Lanciano. E’ in pietra della Majella e raffigura una donna con un bambino fra le braccia, la gonna impigliata nel filo di ferro, che riesce a liberarsi e continuare il viaggio. Accanto una ruota, simbolo del viaggio, del cammino di un popolo. E’ il monumento al ‘Samudaripen’ inaugurato a Lanciano nel Parco delle Memorie, scultura realizzata da Tonino Santeusanio grazie a una raccolta fondi promossa, tramite un comitato internazionale, da Santino Spinelli, artista e docente universitario, ambasciatore della cultura Rom nel mondo.
Un monumento per ricordare, primo in Italia, la persecuzione razziale e lo sterminio di cinquecentomila fra Rom e Sinti in Italia e Germania tra 1935 e 1945. Spinelli è anche autore della poesia ‘Auschwitz’ (nelle lingue Romanì, italiano, inglese ed ebraico) sul basamento del Monumento, incisa su ceramica laertina donata dal Comune di Laterza (Taranto), città gemellata con Lanciano. La stessa poesia è sull’unico altro monumento al Samudaripen in Europa il Roma Memorial di Berlino.

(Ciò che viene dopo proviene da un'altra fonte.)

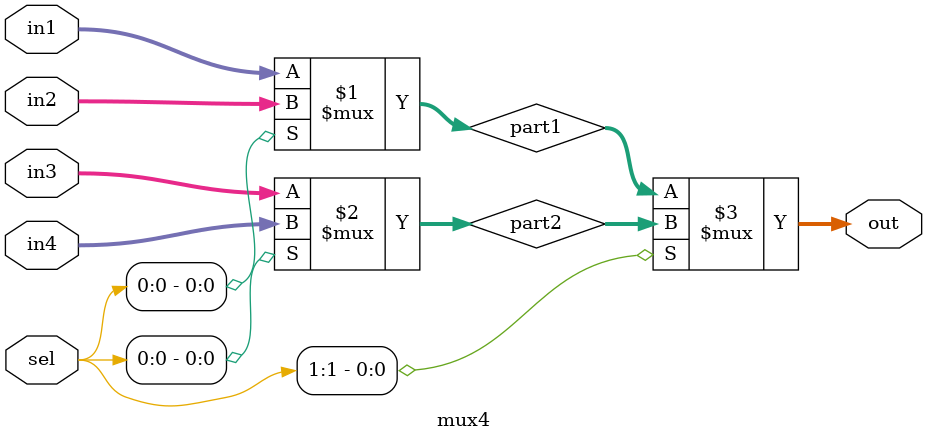
<source format=v>
module mux4(out, in1, in2, in3, in4, sel);
    input [31:0] in1, in2, in3, in4;
    input [1:0] sel;
    output [31:0] out;

    wire [31:0] part1, part2;

    assign part1 = sel[0] ? in2 : in1;
    assign part2 = sel[0] ? in4 : in3;

    assign out = sel[1] ? part2 : part1;

endmodule
</source>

“Inaugurare un monumento alla memoria dello sterminio di Rom e Sinti attuato dai nazisti è un atto dovuto e anzi giunge con troppo ritardo. La Shoah degli Ebrei e il Porrajmos dei popoli nomadi sono parte di uno stesso progetto disumano. Io ricordo, perché io c’ero”. Così la senatrice a vita Liliana Segre nel messaggio inviato a Lanciano dove oggi, nel Parco delle Memorie, davanti a Villa Sorge che fu campo di internamento, è stato inaugurato il primo monumento in Italia dedicato al ‘Samudaripen’, il genocidio di oltre mezzo milione di Rom e Sinti perpetrato nei campi di sterminio dal nazifascismo durante la Seconda guerra mondiale. Il messaggio è stato letto dal senatore Luigi Manconi, presidente dell’Ufficio nazionale antidiscriminazioni razziali (Unar), e applaudito dai tanti presenti. “C’ero in quei campi di sterminio in cui, insieme agli ebrei, anche altre minoranze vennero annientate. Tra queste, il gruppo più numeroso fu proprio quello degli appartenenti alle popolazioni dei Rom e Sinti. E dire che ad Auschwitz inizialmente la condizione dei prigionieri nel ‘lager degli zingari’ aveva suscitato la nostra invidia. Lì non erano stati separati, gli uomini dalle donne, gli abili al lavoro dagli inabili, e le famiglie vivevano unite nelle loro baracche, e avevano conservato anche i loro vestiti. Sentivamo le loro voci, le voci dei bambini, li consideravamo fortunati. Solo dopo capimmo cosa li aspettava. Ce ne accorgemmo una mattina in cui quei rumori non li sentimmo più e nelle loro baracche vuote regnava un silenzio spettrale”. “Durante la notte tutti, uomini, donne, bambini, vecchi – continua il messaggio di Liliana Segre – erano stati portati nelle camere a gas e sterminati. Chi ha vissuto tutto ciò non può non trovare scandaloso l’oblio che perlopiù è caduto sullo sterminio dei nomadi. Il monumento che oggi inaugurate è giunto troppo tardi e sicuramente è troppo poco, ma se serve a riprendere un cammino di memoria, di conoscenza e di coscienza costituirà comunque un primo passo importante e significativo”.